The application just keeps a list of items (mostly weblinks etc) and lets me organize them. I’ve been experimenting with using embeddings for finding similar items or suggesting tags etc.

I am using OpenAI text-embedding-ada-002 to compute the embeddings for the objects. Because I was too lazy to actually make or use a vector database, I just built a table of all the item-item distances and used that to query for similar stuff. This was a great hack to see how I wanted to compute and use the embeddings but its obviously not going to scale really well.

After looking around at various options out there like pinecone etc. I decided I wanted to try pgvector since I was already using postgres and I didn’t want to deal with another database. This turned out to work better than I expected as pgvector has good Django support built in. Just

pip install pgvector

I really only had to do two things to make it work that were not obvious from the docs.

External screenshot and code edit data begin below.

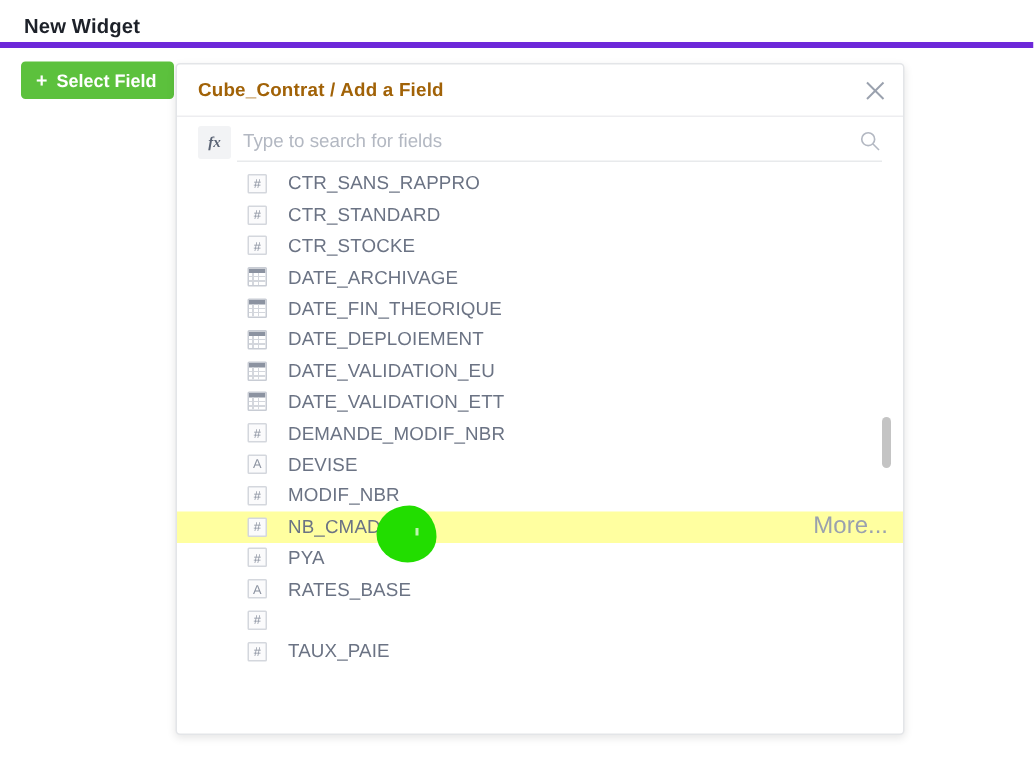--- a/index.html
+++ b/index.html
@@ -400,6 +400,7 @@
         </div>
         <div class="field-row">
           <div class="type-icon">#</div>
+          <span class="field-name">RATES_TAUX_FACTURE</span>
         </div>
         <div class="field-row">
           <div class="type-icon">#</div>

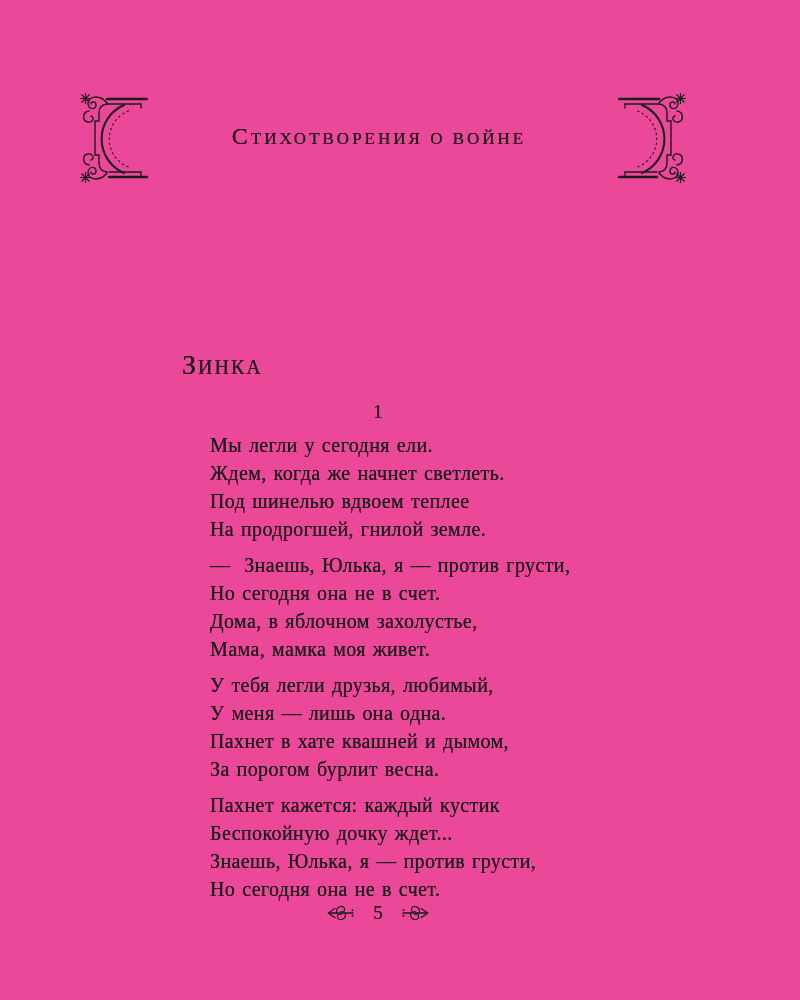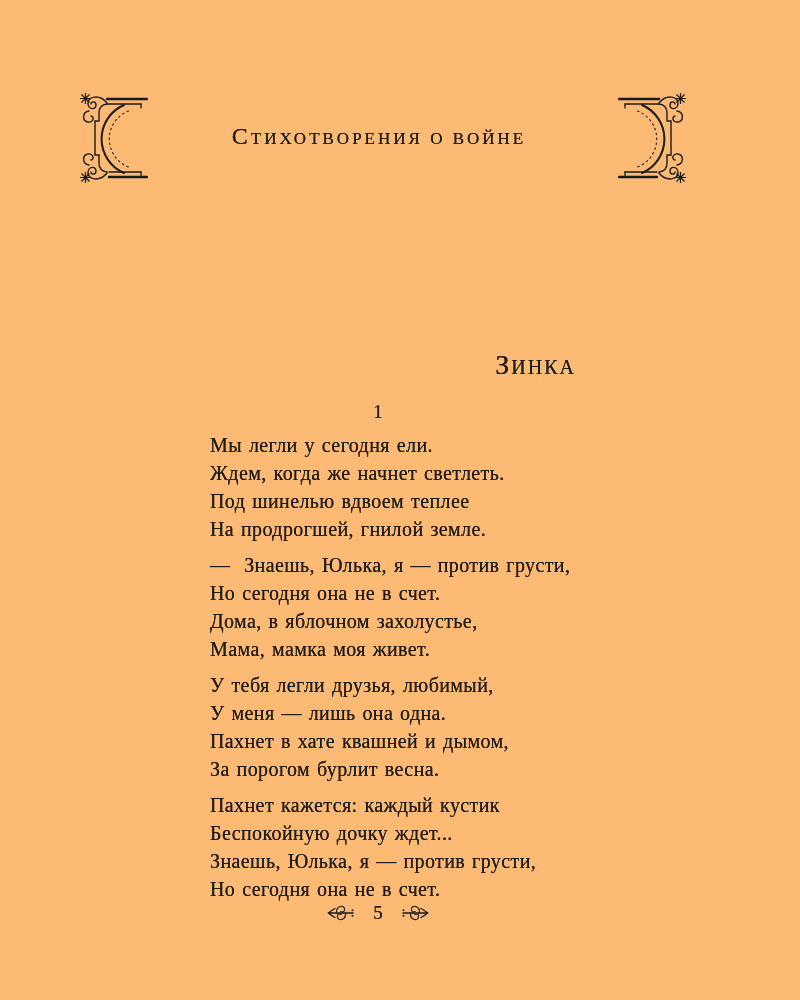--- a/index.html
+++ b/index.html
@@ -11,7 +11,7 @@
   .page {
     position: relative;
     width: 800px; height: 1000px;
-    background: #fdba74;
+    background: #ec4899;
     overflow: hidden;
   }
   .orn { position: absolute; top: 91px; width: 70px; height: 94px; }

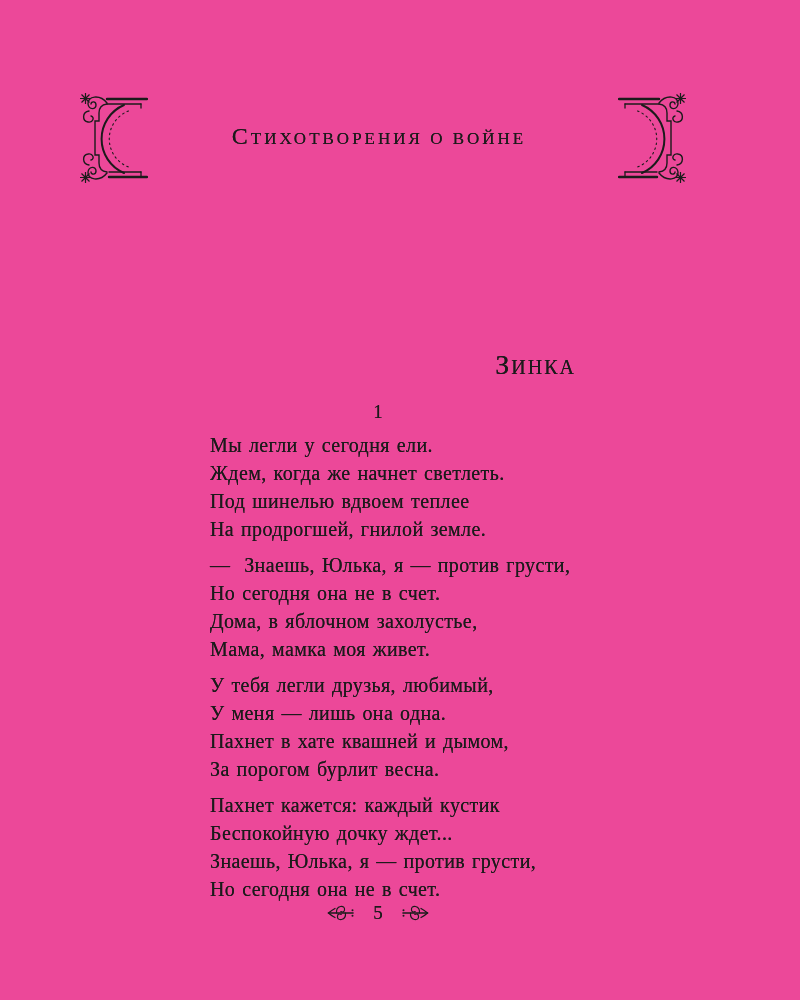--- a/index.html
+++ b/index.html
@@ -33,9 +33,9 @@
 
   .poem-title {
     position: absolute;
-    left: 176px; top: 349px; width: 400px;
+    left: 182px; top: 349px; width: 400px;
     margin: 0;
-    text-align: right;
+    text-align: left;
     font-size: 20px;
     font-weight: normal;
     letter-spacing: 2px;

First was that I was using a container version of postgres from a standard distribution and I wanted to keep that workflow. pgvector is available as a docker container called ankane/pgvector. My only issue was I had been using an image based on Postgres 16 and so my database was incompatible with the pgvector distribution. Fortunately they provide a Dockerfile and it was easy to build my own.

Next was that PgVector says you can enable the extension via a migration that looks like:

from pgvector.django import VectorExtension

class Migration(migrations.Migration):
    operations = [
        VectorExtension()
    ]

That’s correct but you really want to start with a blank migration that is part of your migration chain. Django will make this for you if you just do:

python manage.py makemigrations <app_name> --name <migration_name> --empty

Just tell it the app name and name the migration then add that operation in.

After that, everything worked fine.

Well not exactly. Now I can’t use the standard postgres service in the Gitlab CI/CD to run my tests… hmm

Running a custom Postgres image in Gitlab CI/CD

Fortunately its pretty easy to fix up the CI/CD config once you try a lot of other things. Normally setting up the postgres service in the .yml looks something like this:

services:
    - postgres:12.2-alpine

But you can use your own docker image with this syntax. Alias is how the other parts of the ci/cd environment will access this container etc.


services:
# use the pgvector image from docker hub for testing
  - name: ankane/pgvector:latest
    alias: postgres

And then everything was ok.

I could also use my custom docker file if I put in a place where the CI/CD could find it.